> _Problem_:
In the artificial intelligence text below, please copy the passage that begins at the words "The Turing test" and stops after "progress or utility.", with "annual" changed to "yearly".

> _Text_:

Artificial Intelligence

Various practitioners and scholars have defined and redefined Artificial Intelligence (AI). At its core, AI refers to the ability of a machine to perform tasks that would typically require human intelligence. These tasks include learning, reasoning, problem-solving, perception, language understanding, and decision-making.

In 1950, Alan Turing proposed an experiment known as the imitation game. In this game, an interrogator must distinguish between humans and machines based on their responses to questions. By the end of the game, the interrogator must determine which is a human and which is a machine. The machine’s goal is to trick the interrogator into thinking it is human, while the human’s goal is to help the interrogator correctly identify the machine.

The Turing test is still used today as an official test to determine whether a machine can mimic human intelligence. The Loebner Prize was an annual Turing Test competition launched in 1991 by Hugh Loebner, an American inventor and activist. The prize faced criticism over the years because of its methodology and the claim that it awarded “the best” AI system. Critics argued that the competition’s focus on tricking judges into believing an AI was human was not a meaningful measure of AI’s progress or utility.

In 1956, John McCarthy, often called the father of AI, officially established the discipline during a Dartmouth Conference at Dartmouth College. This conference marked the birth of AI as a formal field of study, setting the stage for the following decades of research and development.

Dataset entries:
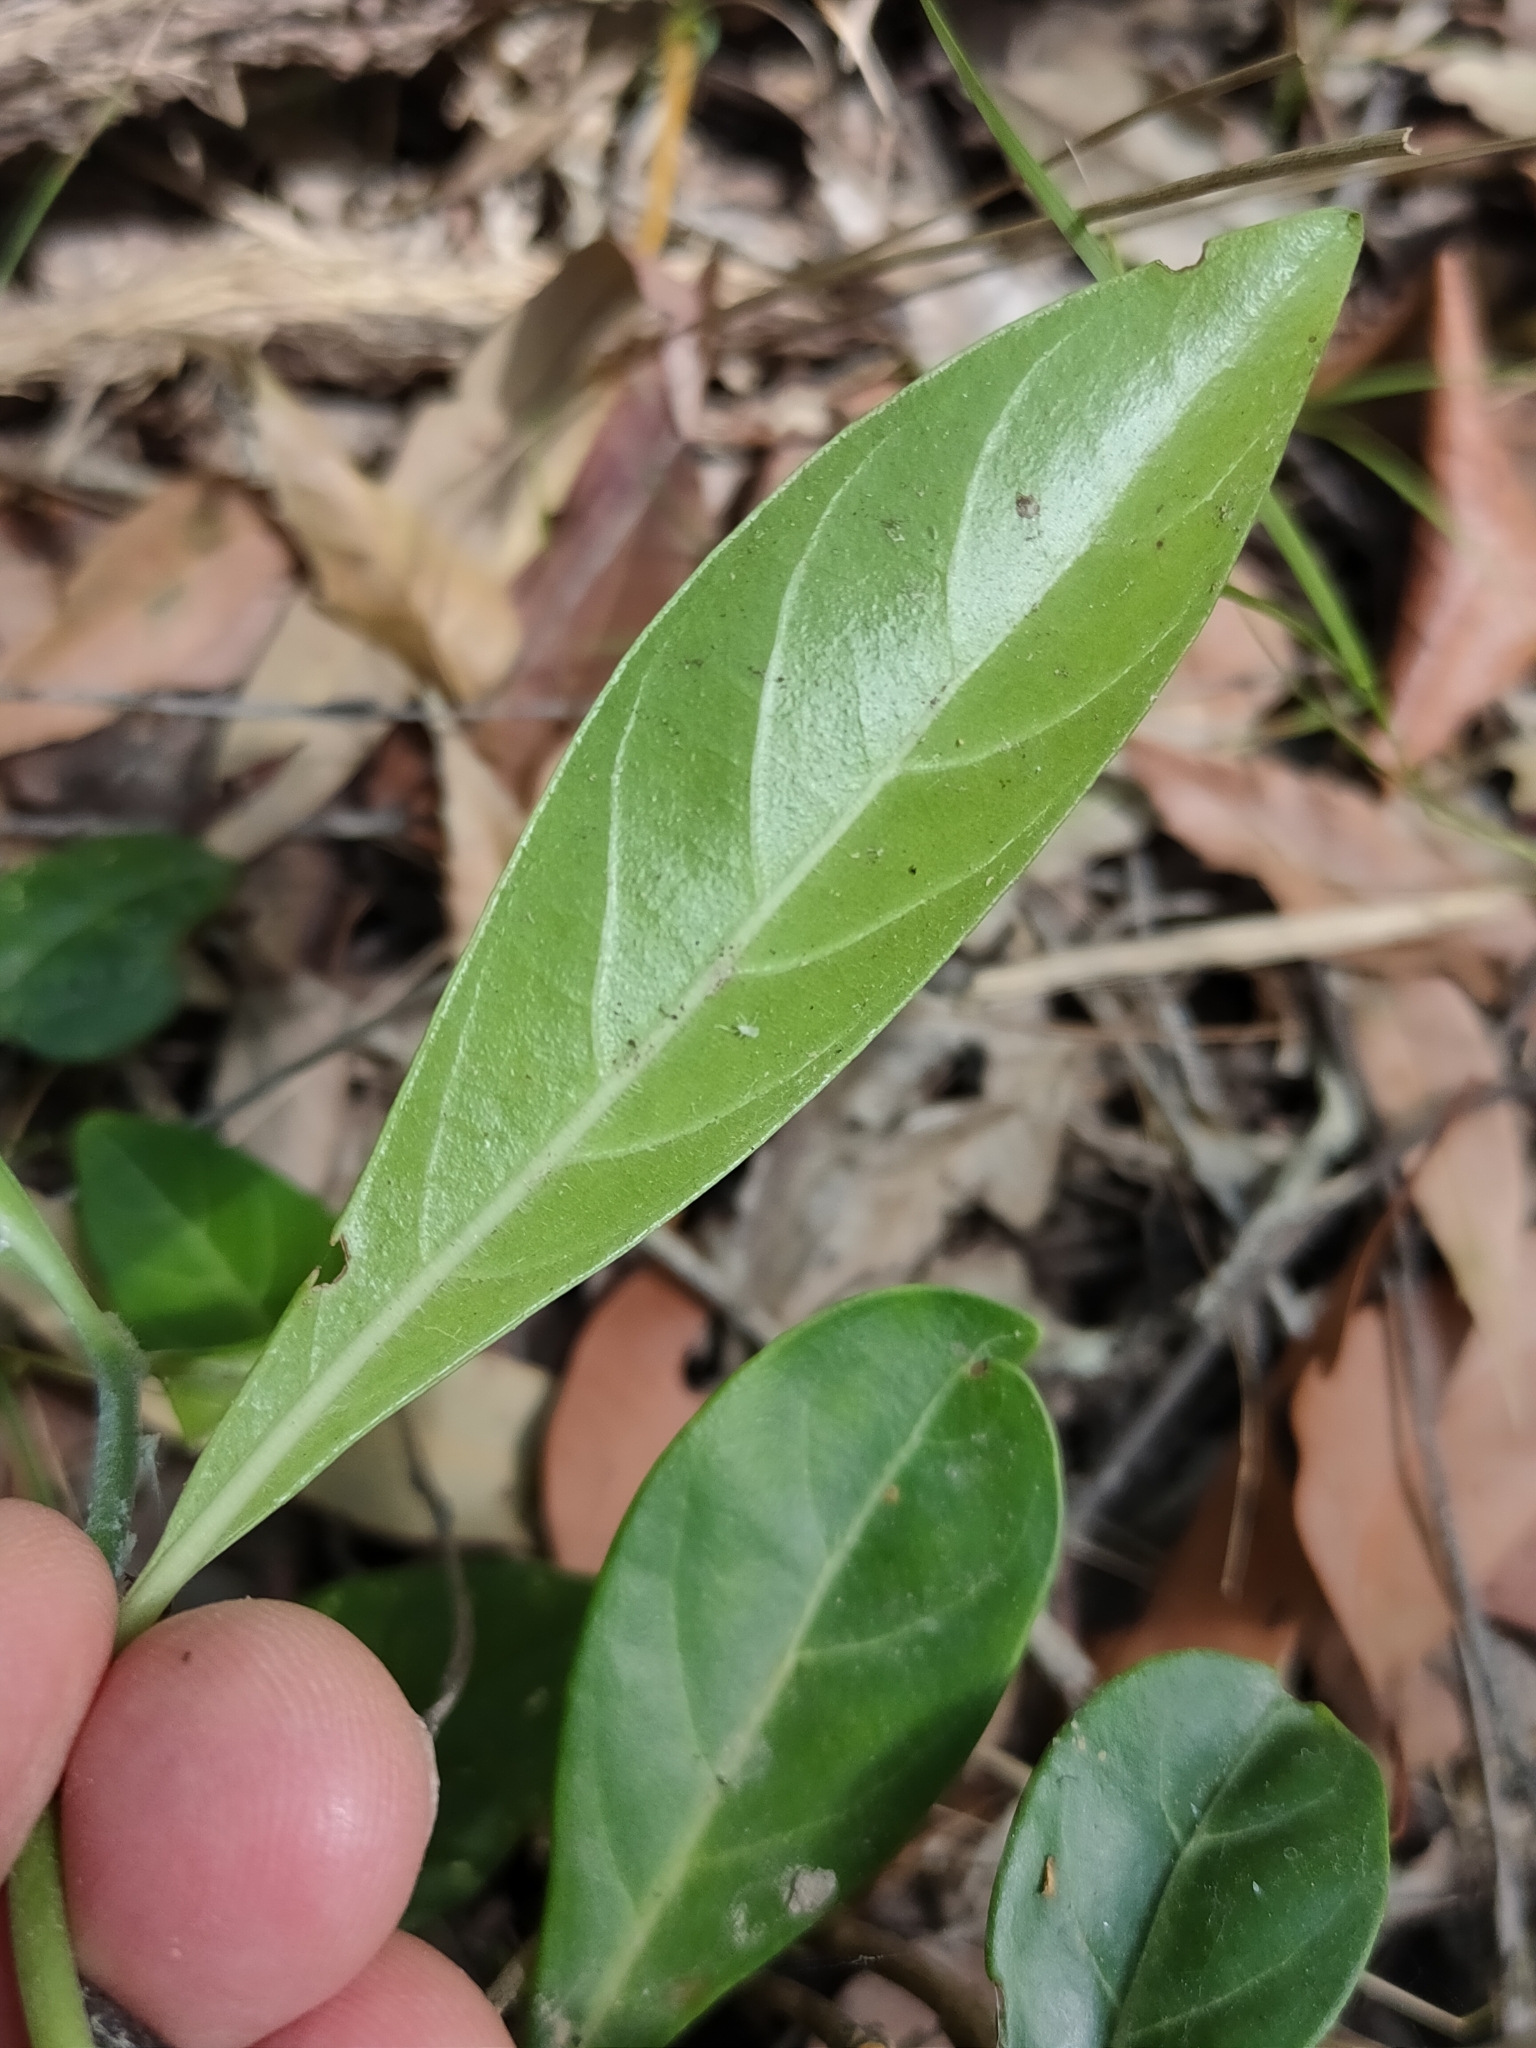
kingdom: Plantae
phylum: Tracheophyta
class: Magnoliopsida
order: Gentianales
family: Rubiaceae
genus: Psychotria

> _Response below_:
The Turing test is still used today as an official test to determine whether a machine can mimic human intelligence. The Loebner Prize was an yearly Turing Test competition launched in 1991 by Hugh Loebner, an American inventor and activist. The prize faced criticism over the years because of its methodology and the claim that it awarded “the best” AI system. Critics argued that the competition’s focus on tricking judges into believing an AI was human was not a meaningful measure of AI’s progress or utility.